Could you reproduce, word for word, everything below from the line containing "the weathered stone at [x1=208, y1=243, x2=227, y2=258]" down to the line containing "the green shrub at [x1=408, y1=69, x2=450, y2=136]", with both of those lines included and no others?

=== DATA TO EXAMINE ===

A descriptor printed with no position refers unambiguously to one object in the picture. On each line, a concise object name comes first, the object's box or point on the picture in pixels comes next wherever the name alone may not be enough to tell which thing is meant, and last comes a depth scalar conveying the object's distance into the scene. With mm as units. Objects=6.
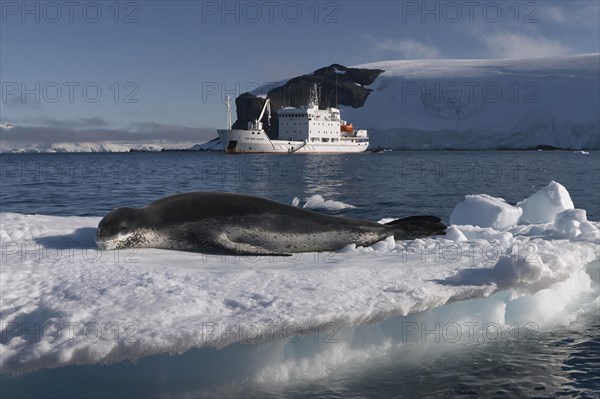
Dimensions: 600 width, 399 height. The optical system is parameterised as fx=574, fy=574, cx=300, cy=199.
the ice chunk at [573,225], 7070
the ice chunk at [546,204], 8914
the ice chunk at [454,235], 6829
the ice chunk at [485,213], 8625
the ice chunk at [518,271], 4648
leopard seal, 5742
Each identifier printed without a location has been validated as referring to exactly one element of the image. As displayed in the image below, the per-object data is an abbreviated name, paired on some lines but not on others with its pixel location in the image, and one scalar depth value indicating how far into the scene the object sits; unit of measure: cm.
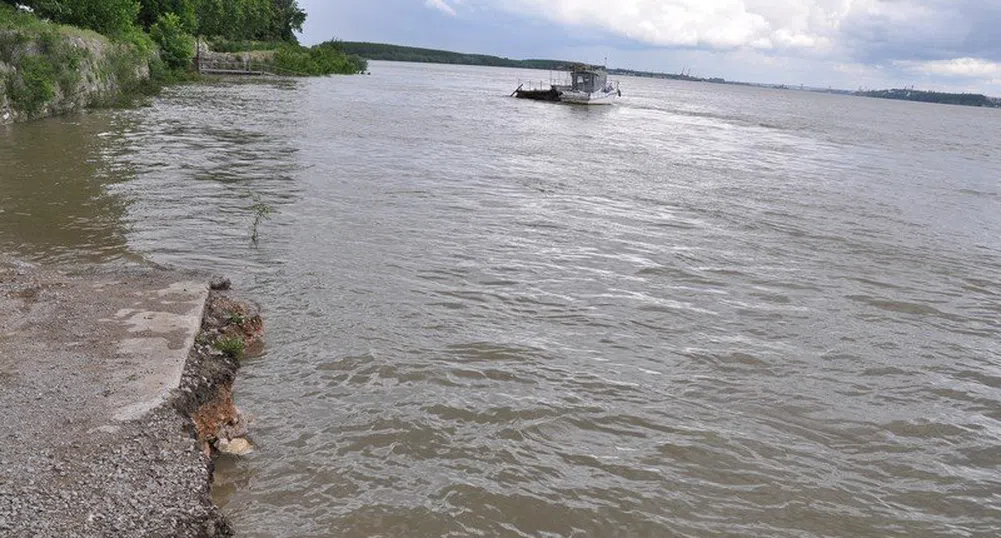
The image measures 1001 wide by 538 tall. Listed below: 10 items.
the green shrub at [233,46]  7488
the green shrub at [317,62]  8044
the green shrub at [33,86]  2316
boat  6259
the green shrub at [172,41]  5100
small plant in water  1215
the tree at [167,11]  5756
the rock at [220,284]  896
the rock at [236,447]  586
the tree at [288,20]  10931
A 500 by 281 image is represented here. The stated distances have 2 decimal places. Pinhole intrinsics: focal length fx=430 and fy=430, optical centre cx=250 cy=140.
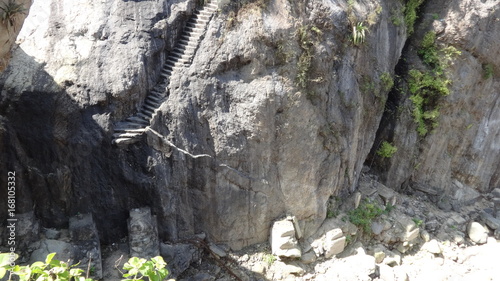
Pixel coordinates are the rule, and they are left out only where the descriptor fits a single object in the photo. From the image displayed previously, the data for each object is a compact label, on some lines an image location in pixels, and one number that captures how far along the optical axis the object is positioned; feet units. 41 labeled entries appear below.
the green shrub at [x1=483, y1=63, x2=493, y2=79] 47.88
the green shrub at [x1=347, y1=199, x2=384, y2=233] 41.60
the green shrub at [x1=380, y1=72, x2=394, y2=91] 42.52
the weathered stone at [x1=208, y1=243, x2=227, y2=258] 38.27
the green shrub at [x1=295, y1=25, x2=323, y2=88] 37.11
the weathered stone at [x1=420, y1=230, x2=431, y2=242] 43.48
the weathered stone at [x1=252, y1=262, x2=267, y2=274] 37.99
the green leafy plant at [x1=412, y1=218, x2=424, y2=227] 44.01
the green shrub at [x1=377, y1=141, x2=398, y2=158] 46.78
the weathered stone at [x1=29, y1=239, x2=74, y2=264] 31.50
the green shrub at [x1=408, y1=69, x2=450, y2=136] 45.37
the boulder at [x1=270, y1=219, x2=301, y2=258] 38.17
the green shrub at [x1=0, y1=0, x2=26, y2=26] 24.16
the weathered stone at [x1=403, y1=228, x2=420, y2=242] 42.39
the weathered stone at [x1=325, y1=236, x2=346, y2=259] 39.68
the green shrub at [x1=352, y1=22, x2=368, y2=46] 39.24
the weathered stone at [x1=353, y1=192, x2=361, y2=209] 42.80
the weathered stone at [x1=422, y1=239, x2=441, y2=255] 42.65
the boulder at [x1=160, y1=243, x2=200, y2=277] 35.42
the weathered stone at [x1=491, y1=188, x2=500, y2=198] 53.83
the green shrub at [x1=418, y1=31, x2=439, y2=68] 45.60
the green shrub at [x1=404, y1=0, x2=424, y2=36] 45.44
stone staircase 34.19
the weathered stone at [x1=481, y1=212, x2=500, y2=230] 47.37
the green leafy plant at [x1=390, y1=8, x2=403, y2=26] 43.34
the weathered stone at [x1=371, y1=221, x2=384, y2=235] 42.14
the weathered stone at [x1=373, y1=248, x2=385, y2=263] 40.91
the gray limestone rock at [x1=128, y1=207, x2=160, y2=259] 34.01
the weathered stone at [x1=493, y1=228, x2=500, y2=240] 46.37
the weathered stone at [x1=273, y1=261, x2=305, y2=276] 37.88
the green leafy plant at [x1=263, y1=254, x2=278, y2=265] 38.47
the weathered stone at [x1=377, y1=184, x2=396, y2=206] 45.03
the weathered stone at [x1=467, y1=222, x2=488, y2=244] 45.26
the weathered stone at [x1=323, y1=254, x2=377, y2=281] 38.11
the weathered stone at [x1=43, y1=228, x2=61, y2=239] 33.24
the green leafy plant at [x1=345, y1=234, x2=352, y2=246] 40.88
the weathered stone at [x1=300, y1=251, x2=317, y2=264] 39.09
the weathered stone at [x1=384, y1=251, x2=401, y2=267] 40.96
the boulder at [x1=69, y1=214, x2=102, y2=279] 31.81
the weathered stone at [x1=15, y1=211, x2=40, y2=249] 31.89
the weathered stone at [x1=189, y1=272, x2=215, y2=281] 36.13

===

## SOLUTION FOR THIS TASK
the weathered stone at [x1=208, y1=243, x2=227, y2=258] 38.27
the green shrub at [x1=295, y1=25, x2=323, y2=88] 37.11
the weathered stone at [x1=420, y1=230, x2=431, y2=242] 43.48
the weathered stone at [x1=252, y1=262, x2=267, y2=274] 37.99
the green leafy plant at [x1=412, y1=218, x2=424, y2=227] 44.01
the green shrub at [x1=377, y1=141, x2=398, y2=158] 46.78
the weathered stone at [x1=29, y1=239, x2=74, y2=264] 31.50
the green shrub at [x1=408, y1=69, x2=450, y2=136] 45.37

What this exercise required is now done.